As my grandparents remember Pearl Harbor, and my parents the day Kennedy was shot: I remember 9/11/01.
I know where I was when the first plane hit (Renaissance Women in Italy History course). I know who the first person I reached on the phone was (Master Sergeant). I can remember shutting off the television because my roommate Cindy and I were so numb from repetition that there were no tears left. I can remember the name of someone who should have been at work that day and wasn't.
I can remember, a year later, tears streaming unashamedly down my face as I was a part of the Rolling Requiem. I remember feeling as though I'd just dropped 100 feet when the NJ Transit train pulled into the daylight--and I realized that I was riding around inside the basement of the towers.

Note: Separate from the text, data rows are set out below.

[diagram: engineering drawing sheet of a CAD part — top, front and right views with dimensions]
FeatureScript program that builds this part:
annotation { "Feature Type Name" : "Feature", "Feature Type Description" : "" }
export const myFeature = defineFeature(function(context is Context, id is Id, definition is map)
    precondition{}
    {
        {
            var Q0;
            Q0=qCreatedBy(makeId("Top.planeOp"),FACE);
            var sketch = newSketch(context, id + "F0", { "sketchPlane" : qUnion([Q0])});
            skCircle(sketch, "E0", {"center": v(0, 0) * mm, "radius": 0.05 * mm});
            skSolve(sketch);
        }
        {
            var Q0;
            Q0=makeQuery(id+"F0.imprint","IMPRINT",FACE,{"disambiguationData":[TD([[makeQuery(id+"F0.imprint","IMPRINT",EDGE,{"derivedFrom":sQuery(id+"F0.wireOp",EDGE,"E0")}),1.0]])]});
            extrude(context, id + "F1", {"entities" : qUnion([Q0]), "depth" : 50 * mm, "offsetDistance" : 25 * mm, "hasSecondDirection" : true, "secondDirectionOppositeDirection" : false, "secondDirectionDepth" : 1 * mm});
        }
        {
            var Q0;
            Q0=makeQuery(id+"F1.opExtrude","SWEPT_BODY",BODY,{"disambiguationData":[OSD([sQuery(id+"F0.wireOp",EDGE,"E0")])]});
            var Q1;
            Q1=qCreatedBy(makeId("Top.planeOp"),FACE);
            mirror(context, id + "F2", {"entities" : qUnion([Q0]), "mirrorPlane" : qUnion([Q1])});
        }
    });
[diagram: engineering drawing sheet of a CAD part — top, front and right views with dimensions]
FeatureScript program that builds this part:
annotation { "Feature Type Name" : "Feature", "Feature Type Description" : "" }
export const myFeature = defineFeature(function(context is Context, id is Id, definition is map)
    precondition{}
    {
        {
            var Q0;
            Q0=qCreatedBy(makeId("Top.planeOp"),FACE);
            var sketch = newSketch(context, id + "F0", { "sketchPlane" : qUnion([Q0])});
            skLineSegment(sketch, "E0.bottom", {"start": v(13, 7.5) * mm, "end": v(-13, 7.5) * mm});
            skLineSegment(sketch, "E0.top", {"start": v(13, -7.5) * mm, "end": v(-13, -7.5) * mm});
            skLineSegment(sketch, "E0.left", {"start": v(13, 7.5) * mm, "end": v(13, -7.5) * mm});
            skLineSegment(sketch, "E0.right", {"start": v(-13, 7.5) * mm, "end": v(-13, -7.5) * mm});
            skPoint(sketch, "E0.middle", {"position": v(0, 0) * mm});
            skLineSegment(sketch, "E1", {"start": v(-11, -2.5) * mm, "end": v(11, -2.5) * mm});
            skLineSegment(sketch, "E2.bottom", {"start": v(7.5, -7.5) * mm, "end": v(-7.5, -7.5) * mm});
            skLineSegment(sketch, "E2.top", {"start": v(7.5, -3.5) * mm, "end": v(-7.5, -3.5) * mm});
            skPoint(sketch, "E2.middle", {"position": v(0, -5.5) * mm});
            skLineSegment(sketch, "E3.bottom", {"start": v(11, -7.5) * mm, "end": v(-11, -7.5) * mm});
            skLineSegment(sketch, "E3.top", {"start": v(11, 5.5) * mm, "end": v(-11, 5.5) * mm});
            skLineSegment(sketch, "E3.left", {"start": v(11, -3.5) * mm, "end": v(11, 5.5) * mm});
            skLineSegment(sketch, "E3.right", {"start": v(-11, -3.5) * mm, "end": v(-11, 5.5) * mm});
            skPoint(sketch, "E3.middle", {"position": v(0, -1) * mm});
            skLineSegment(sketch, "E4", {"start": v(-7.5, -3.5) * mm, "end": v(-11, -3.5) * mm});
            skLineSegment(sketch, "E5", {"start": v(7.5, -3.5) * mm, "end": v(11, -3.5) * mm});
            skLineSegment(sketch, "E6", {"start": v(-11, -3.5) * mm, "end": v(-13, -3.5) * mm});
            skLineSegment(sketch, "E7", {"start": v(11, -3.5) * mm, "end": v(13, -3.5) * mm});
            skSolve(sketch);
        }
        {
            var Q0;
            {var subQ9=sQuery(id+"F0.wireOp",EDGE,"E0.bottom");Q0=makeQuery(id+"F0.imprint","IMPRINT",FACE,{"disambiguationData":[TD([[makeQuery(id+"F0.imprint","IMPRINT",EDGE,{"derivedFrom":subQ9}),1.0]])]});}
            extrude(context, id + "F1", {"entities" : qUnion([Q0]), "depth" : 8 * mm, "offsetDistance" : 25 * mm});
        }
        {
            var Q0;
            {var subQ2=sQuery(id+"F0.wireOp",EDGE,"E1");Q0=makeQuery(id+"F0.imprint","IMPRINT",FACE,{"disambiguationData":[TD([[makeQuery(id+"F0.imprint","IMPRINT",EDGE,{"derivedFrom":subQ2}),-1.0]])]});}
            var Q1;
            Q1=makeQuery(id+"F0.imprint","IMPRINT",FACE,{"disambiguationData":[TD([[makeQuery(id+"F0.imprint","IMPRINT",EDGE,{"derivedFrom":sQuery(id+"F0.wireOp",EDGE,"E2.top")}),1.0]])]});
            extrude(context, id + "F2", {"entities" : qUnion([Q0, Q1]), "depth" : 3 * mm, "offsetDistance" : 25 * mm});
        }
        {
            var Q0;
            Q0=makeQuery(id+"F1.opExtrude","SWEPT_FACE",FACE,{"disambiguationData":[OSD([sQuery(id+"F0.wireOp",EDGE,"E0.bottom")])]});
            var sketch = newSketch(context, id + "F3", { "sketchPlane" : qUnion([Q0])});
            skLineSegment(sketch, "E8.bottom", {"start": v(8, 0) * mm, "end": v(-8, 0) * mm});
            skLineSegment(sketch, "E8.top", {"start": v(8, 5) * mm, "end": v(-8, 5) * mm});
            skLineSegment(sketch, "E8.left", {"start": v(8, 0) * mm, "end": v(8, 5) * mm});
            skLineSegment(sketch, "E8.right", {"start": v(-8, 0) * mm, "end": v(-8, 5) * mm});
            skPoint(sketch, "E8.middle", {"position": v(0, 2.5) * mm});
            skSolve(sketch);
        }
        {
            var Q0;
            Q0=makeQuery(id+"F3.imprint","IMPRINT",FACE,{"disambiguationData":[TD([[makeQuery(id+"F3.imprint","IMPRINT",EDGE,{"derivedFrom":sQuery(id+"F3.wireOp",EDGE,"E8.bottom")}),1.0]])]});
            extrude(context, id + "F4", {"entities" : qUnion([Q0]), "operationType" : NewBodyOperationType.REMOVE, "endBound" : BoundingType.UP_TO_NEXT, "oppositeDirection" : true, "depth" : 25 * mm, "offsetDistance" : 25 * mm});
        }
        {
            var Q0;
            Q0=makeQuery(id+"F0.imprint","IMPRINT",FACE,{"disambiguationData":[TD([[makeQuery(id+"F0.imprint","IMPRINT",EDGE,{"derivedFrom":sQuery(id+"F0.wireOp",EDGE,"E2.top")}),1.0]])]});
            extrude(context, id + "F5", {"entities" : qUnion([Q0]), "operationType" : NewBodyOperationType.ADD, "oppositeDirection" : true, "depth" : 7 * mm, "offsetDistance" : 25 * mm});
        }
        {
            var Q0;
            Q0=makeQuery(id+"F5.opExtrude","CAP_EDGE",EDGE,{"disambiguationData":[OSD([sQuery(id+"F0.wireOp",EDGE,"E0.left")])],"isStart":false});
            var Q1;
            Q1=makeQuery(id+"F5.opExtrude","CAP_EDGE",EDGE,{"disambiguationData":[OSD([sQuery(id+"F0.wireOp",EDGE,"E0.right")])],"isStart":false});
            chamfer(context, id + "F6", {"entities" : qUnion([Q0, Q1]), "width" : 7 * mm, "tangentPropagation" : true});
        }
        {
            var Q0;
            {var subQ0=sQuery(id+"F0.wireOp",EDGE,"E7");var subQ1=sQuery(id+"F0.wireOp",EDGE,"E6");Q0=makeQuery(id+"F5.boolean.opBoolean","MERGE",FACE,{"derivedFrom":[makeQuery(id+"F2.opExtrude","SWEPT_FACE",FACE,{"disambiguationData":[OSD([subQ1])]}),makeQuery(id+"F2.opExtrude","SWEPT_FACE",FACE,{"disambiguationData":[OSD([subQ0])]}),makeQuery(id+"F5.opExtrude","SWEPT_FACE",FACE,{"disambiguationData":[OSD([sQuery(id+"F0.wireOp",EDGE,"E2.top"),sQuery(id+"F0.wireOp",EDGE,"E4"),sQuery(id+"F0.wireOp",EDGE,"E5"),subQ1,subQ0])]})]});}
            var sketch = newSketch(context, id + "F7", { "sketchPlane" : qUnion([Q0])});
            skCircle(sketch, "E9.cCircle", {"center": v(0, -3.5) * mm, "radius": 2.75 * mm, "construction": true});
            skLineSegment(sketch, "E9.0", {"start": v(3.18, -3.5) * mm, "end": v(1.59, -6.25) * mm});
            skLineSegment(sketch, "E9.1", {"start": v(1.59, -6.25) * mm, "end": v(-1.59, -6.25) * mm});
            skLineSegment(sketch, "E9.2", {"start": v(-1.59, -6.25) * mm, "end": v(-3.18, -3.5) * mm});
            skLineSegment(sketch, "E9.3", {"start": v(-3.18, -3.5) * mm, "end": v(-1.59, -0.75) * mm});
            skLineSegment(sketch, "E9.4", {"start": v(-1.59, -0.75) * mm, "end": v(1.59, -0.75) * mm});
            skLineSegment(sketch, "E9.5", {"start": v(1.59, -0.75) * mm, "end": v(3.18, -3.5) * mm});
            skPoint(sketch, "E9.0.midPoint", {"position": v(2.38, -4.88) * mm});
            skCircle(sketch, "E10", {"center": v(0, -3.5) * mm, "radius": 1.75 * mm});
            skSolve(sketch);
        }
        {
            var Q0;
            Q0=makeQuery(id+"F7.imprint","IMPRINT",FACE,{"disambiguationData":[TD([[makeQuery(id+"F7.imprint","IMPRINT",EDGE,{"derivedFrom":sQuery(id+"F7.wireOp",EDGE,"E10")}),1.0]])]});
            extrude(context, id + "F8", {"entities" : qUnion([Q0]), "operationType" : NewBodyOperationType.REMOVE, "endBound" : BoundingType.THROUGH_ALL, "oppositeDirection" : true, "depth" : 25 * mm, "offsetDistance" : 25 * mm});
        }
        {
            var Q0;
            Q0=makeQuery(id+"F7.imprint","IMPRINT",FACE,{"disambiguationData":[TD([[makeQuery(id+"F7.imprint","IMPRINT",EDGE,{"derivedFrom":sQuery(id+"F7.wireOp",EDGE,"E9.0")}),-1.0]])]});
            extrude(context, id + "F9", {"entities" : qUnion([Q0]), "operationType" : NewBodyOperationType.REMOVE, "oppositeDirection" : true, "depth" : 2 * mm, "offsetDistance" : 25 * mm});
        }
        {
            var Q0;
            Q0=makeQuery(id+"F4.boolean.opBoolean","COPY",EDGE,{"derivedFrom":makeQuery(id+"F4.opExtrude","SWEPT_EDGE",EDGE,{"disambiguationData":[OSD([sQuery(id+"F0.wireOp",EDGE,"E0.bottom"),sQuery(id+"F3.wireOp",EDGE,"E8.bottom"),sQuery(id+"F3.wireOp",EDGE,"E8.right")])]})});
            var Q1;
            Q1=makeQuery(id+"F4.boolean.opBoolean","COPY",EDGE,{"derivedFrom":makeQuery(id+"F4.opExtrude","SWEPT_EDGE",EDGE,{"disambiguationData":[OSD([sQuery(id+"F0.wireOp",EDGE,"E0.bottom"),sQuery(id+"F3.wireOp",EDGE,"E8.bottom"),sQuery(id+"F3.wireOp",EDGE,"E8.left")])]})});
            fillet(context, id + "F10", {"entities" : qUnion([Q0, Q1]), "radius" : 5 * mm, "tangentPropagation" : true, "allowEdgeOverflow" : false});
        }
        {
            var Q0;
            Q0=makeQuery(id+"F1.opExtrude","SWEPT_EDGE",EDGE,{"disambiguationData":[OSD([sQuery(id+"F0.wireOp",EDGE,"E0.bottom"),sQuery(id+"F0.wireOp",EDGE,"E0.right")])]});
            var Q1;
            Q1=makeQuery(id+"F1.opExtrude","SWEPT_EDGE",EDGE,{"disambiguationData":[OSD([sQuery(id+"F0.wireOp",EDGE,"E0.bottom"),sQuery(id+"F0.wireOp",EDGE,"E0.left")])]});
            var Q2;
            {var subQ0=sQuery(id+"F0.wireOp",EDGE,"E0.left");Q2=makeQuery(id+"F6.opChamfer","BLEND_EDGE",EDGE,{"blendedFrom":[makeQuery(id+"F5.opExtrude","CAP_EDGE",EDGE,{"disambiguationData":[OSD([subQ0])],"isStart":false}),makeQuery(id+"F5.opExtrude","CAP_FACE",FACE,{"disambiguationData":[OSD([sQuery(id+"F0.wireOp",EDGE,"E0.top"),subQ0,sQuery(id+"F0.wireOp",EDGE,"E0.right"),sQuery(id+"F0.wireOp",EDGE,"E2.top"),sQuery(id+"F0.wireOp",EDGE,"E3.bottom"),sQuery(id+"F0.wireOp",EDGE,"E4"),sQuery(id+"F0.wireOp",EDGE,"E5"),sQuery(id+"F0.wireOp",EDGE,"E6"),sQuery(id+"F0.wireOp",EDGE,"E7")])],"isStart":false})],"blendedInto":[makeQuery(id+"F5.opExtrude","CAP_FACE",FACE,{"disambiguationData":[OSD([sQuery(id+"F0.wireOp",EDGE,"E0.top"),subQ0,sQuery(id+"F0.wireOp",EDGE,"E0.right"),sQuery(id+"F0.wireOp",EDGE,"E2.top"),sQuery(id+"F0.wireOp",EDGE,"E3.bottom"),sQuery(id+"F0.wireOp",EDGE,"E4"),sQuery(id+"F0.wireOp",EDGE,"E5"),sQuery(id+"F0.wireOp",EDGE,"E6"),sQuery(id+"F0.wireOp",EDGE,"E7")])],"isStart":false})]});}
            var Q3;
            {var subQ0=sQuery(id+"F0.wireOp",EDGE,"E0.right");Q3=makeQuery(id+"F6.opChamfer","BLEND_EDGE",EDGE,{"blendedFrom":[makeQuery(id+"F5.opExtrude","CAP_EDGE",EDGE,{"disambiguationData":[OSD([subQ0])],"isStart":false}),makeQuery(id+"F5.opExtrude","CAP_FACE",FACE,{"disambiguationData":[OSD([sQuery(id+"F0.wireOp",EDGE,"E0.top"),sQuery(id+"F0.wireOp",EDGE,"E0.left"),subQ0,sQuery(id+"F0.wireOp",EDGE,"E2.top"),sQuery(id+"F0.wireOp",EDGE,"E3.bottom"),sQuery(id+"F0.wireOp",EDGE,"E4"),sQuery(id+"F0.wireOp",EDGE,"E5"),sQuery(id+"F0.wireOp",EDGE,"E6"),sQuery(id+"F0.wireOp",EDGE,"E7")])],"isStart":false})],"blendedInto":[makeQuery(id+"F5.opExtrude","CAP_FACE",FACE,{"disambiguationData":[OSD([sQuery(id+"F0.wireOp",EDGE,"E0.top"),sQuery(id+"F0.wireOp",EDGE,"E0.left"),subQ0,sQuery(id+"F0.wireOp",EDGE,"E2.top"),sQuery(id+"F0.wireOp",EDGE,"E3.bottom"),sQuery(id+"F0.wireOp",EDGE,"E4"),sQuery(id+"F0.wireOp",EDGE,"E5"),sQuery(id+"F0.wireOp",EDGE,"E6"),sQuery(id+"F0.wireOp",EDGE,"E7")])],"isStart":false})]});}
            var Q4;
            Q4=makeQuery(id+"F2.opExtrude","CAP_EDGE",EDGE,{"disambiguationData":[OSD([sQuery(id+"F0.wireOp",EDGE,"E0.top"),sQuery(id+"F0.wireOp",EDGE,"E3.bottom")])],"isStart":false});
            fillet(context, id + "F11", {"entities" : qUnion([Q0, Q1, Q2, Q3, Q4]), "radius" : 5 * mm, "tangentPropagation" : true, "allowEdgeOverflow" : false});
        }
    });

Today, as I imagine it will be for the rest of my life, I will remember.
1 comment:
I know what you mean. I was in a history class, too, and I thought it was a fake at first because the teacher (nicknamed "Bootleg" by the students) was famous for making fake movies. When we realized it was real, it only seemed more unreal. I wondered whether this would be it, whether the attack was just part of a massive one about to hit the whole country, whether we were already aiming nuclear strikes in retaliation that would, through mutually assured destruction, cause human life on Earth to basically end. It wasn't until later that afternoon, when I realized that the human race was going to survive the day, that I really saw the horror and tragedy of what still had happened.
And it is very much like the JFK assassination was for my parents. My dad remembers the first and last name of the girl who cried in his fifth-grade classroom.